§ EXERCISE MATERIAL
■ ■ ■ ■

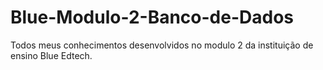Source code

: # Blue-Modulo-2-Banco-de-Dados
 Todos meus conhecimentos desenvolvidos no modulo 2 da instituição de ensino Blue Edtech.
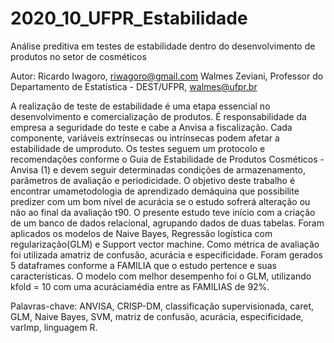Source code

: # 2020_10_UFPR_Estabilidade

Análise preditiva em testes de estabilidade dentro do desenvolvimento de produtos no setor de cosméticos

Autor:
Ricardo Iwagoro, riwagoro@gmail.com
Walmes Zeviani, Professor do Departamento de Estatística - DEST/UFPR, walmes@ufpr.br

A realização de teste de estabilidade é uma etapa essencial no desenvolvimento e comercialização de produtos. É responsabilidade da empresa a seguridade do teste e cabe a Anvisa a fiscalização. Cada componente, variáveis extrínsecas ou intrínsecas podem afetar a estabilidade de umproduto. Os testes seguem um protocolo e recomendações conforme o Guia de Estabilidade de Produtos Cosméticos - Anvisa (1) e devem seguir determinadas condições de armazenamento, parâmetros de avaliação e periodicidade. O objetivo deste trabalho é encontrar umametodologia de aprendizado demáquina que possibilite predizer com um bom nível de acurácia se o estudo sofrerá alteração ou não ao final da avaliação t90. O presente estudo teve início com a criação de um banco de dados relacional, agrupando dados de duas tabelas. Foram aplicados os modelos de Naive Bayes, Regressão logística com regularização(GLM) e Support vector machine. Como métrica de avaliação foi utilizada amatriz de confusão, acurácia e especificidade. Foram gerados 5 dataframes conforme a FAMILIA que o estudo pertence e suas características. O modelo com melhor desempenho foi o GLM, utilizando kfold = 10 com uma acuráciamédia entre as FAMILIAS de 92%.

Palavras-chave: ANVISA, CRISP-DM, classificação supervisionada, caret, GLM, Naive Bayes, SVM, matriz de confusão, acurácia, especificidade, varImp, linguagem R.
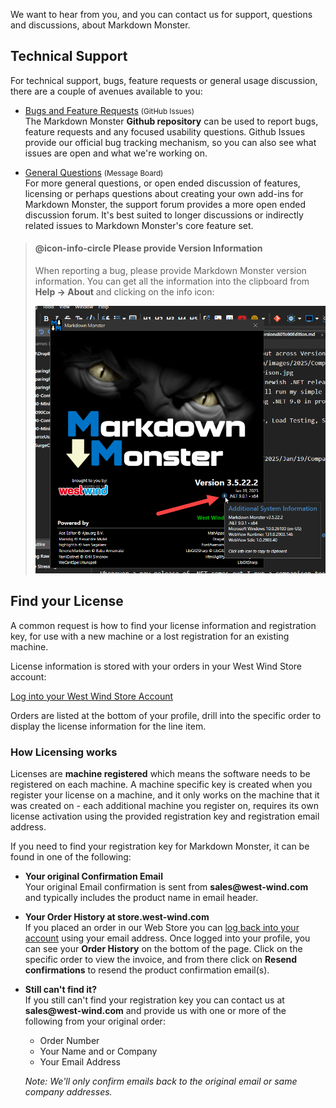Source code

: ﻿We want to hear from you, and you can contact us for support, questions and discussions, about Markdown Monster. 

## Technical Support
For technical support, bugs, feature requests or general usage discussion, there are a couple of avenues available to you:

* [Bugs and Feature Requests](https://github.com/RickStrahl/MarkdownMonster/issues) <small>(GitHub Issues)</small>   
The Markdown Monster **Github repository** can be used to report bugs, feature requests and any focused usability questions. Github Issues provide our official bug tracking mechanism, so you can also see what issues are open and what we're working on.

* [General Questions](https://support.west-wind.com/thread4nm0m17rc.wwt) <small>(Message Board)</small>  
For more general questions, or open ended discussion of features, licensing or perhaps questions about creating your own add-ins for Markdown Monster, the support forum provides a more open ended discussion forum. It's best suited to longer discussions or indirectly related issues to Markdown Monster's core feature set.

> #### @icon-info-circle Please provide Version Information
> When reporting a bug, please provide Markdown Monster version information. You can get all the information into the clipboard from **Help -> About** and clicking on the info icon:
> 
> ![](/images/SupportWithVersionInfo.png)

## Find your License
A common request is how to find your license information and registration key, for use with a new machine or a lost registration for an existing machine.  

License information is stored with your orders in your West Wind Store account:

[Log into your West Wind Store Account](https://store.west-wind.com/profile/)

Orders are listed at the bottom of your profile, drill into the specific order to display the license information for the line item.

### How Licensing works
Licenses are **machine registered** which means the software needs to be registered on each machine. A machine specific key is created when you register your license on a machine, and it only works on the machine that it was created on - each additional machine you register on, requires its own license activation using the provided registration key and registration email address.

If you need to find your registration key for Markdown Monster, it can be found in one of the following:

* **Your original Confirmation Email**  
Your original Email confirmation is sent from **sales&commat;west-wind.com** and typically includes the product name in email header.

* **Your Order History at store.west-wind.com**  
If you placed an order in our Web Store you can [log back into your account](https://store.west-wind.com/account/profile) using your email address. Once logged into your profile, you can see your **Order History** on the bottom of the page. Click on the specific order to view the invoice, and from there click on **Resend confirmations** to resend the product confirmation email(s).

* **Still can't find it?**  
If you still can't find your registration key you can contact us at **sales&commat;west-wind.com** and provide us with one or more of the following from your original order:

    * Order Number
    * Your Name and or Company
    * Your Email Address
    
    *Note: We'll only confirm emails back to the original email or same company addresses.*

■ ■ ■ ■

§ TASK TO CARRY OUT
Search each line of the data above for "History", and copy the lines where it occurs.

§ EXERCISE RESPONSE
* **Your Order History at store.west-wind.com**  
If you placed an order in our Web Store you can [log back into your account](https://store.west-wind.com/account/profile) using your email address. Once logged into your profile, you can see your **Order History** on the bottom of the page. Click on the specific order to view the invoice, and from there click on **Resend confirmations** to resend the product confirmation email(s).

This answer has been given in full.